Praticare yoga sul tappetino è facile, sappiamo come si fa: ma quando scendiamo da lì e ritorniamo nella vita reale? Ecco, la consapevolezza che regala la pratica costante dello yoga investe anche i nostri gusti alimentari e ci porta a riflettere bene su cosa introduciamo nel nostro corpo.

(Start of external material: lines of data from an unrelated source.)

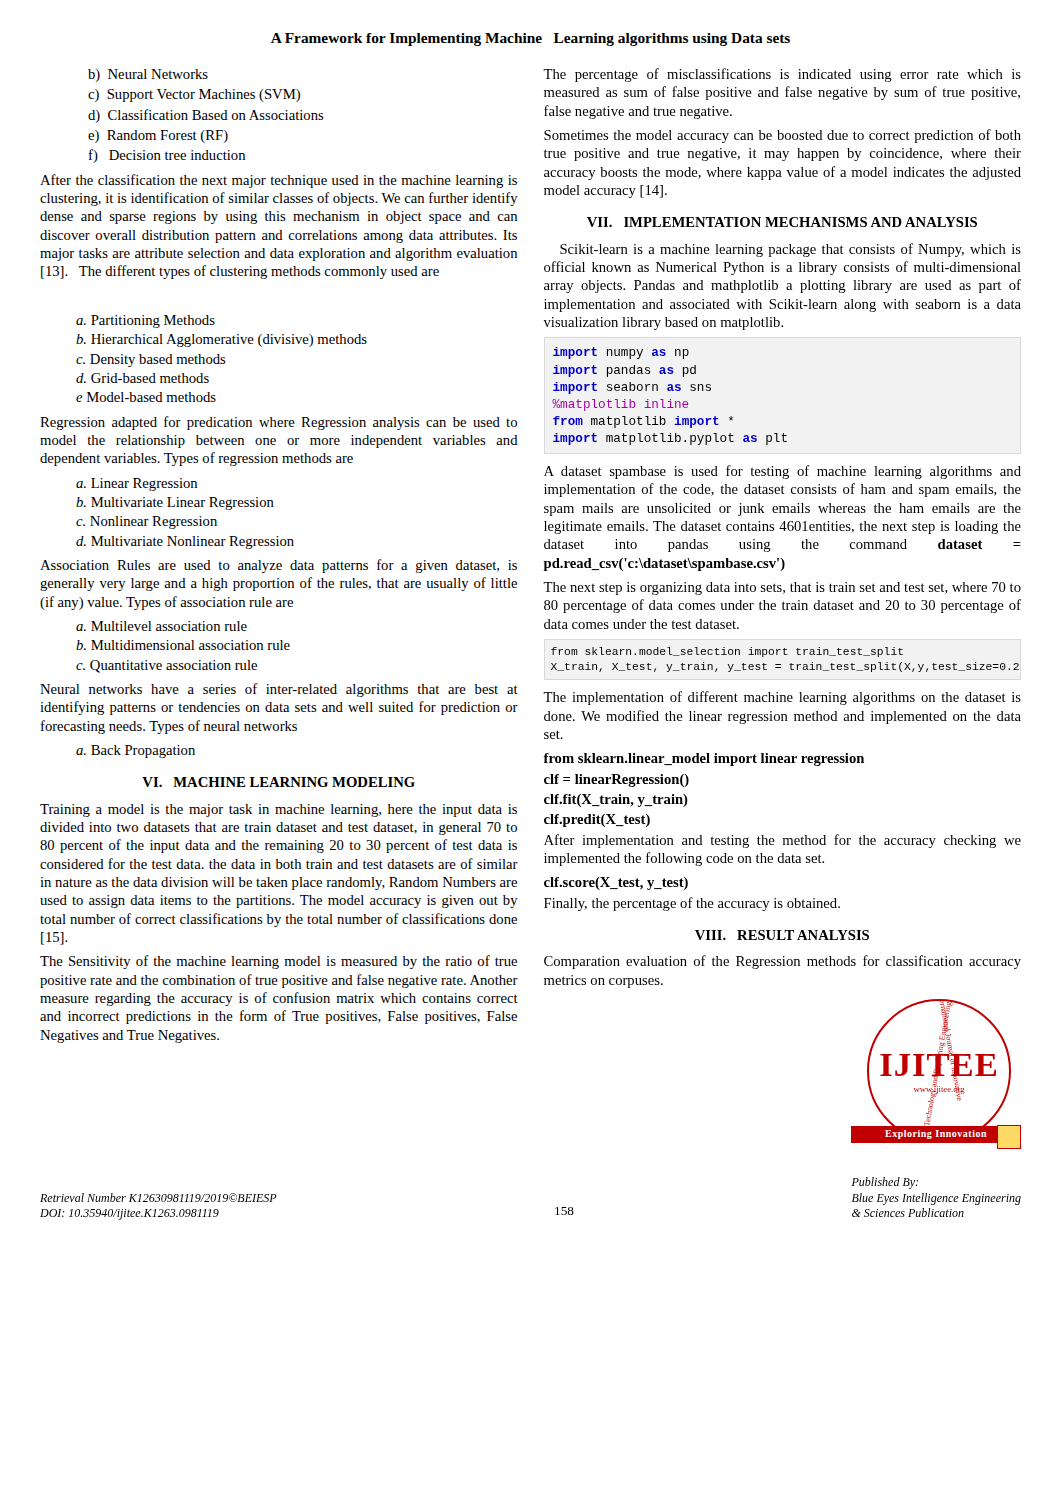A Framework for Implementing Machine Learning algorithms using Data sets
b) Neural Networks
c) Support Vector Machines (SVM)
d) Classification Based on Associations
e) Random Forest (RF)
f) Decision tree induction
After the classification the next major technique used in the machine learning is clustering, it is identification of similar classes of objects. We can further identify dense and sparse regions by using this mechanism in object space and can discover overall distribution pattern and correlations among data attributes. Its major tasks are attribute selection and data exploration and algorithm evaluation [13]. The different types of clustering methods commonly used are
a. Partitioning Methods
b. Hierarchical Agglomerative (divisive) methods
c. Density based methods
d. Grid-based methods
e Model-based methods
Regression adapted for predication where Regression analysis can be used to model the relationship between one or more independent variables and dependent variables. Types of regression methods are
a. Linear Regression
b. Multivariate Linear Regression
c. Nonlinear Regression
d. Multivariate Nonlinear Regression
Association Rules are used to analyze data patterns for a given dataset, is generally very large and a high proportion of the rules, that are usually of little (if any) value. Types of association rule are
a. Multilevel association rule
b. Multidimensional association rule
c. Quantitative association rule
Neural networks have a series of inter-related algorithms that are best at identifying patterns or tendencies on data sets and well suited for prediction or forecasting needs. Types of neural networks
a. Back Propagation
VI. MACHINE LEARNING MODELING
Training a model is the major task in machine learning, here the input data is divided into two datasets that are train dataset and test dataset, in general 70 to 80 percent of the input data and the remaining 20 to 30 percent of test data is considered for the test data. the data in both train and test datasets are of similar in nature as the data division will be taken place randomly, Random Numbers are used to assign data items to the partitions. The model accuracy is given out by total number of correct classifications by the total number of classifications done [15].
The Sensitivity of the machine learning model is measured by the ratio of true positive rate and the combination of true positive and false negative rate. Another measure regarding the accuracy is of confusion matrix which contains correct and incorrect predictions in the form of True positives, False positives, False Negatives and True Negatives.
The percentage of misclassifications is indicated using error rate which is measured as sum of false positive and false negative by sum of true positive, false negative and true negative.
Sometimes the model accuracy can be boosted due to correct prediction of both true positive and true negative, it may happen by coincidence, where their accuracy boosts the mode, where kappa value of a model indicates the adjusted model accuracy [14].
VII. IMPLEMENTATION MECHANISMS AND ANALYSIS
Scikit-learn is a machine learning package that consists of Numpy, which is official known as Numerical Python is a library consists of multi-dimensional array objects. Pandas and mathplotlib a plotting library are used as part of implementation and associated with Scikit-learn along with seaborn is a data visualization library based on matplotlib.
import numpy as np import pandas as pd import seaborn as sns %matplotlib inline from matplotlib import * import matplotlib.pyplot as plt
A dataset spambase is used for testing of machine learning algorithms and implementation of the code, the dataset consists of ham and spam emails, the spam mails are unsolicited or junk emails whereas the ham emails are the legitimate emails. The dataset contains 4601entities, the next step is loading the dataset into pandas using the command dataset = pd.read_csv('c:\dataset\spambase.csv')
The next step is organizing data into sets, that is train set and test set, where 70 to 80 percentage of data comes under the train dataset and 20 to 30 percentage of data comes under the test dataset.
from sklearn.model_selection import train_test_split X_train, X_test, y_train, y_test = train_test_split(X,y,test_size=0.2, random_state=10)
The implementation of different machine learning algorithms on the dataset is done. We modified the linear regression method and implemented on the data set.
from sklearn.linear_model import linear regression
clf = linearRegression()
clf.fit(X_train, y_train)
clf.predit(X_test)
After implementation and testing the method for the accuracy checking we implemented the following code on the data set.
clf.score(X_test, y_test)
Finally, the percentage of the accuracy is obtained.
VIII. RESULT ANALYSIS
Comparation evaluation of the Regression methods for classification accuracy metrics on corpuses.
Technology and Exploring Engineering International Journal of Innovative
IJITEE
www.ijitee.org
Exploring Innovation
Retrieval Number K12630981119/2019©BEIESP
DOI: 10.35940/ijitee.K1263.0981119
158
Published By:
Blue Eyes Intelligence Engineering
& Sciences Publication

Niente carne, ad esempio, ma proteine vegetali che niente hanno da invidiare nel gusto ad altri alimenti. Grazie a Provamel, da molti anni sostenitore di YogaFestival, abbiamo inserito in ogni festival momenti di informazione, di cucina e anche di degustazione per invitare il pubblico yogico a considerare un cambiamento nel gusto come possibile. Anche quest’anno, Provamel mette a disposizione di tutti i visitatori il MILKY BAR, uno spazio di degustazione self service dove potersi fermare a gustare le tante varianti aromatizzate del latte Provamel, gratuitamente.

Provamel offre anche una colazione vegetariana dopo la classe del risveglio naturale di domenica mattina, con latti e yogurt leggermente zuccherati che nulla hanno da invidiare a quelli di latte vaccino. A base di soia 100% bio. E sempre di Provamel sono i piccoli brick distribuiti all’ingresso. Buona degustazione!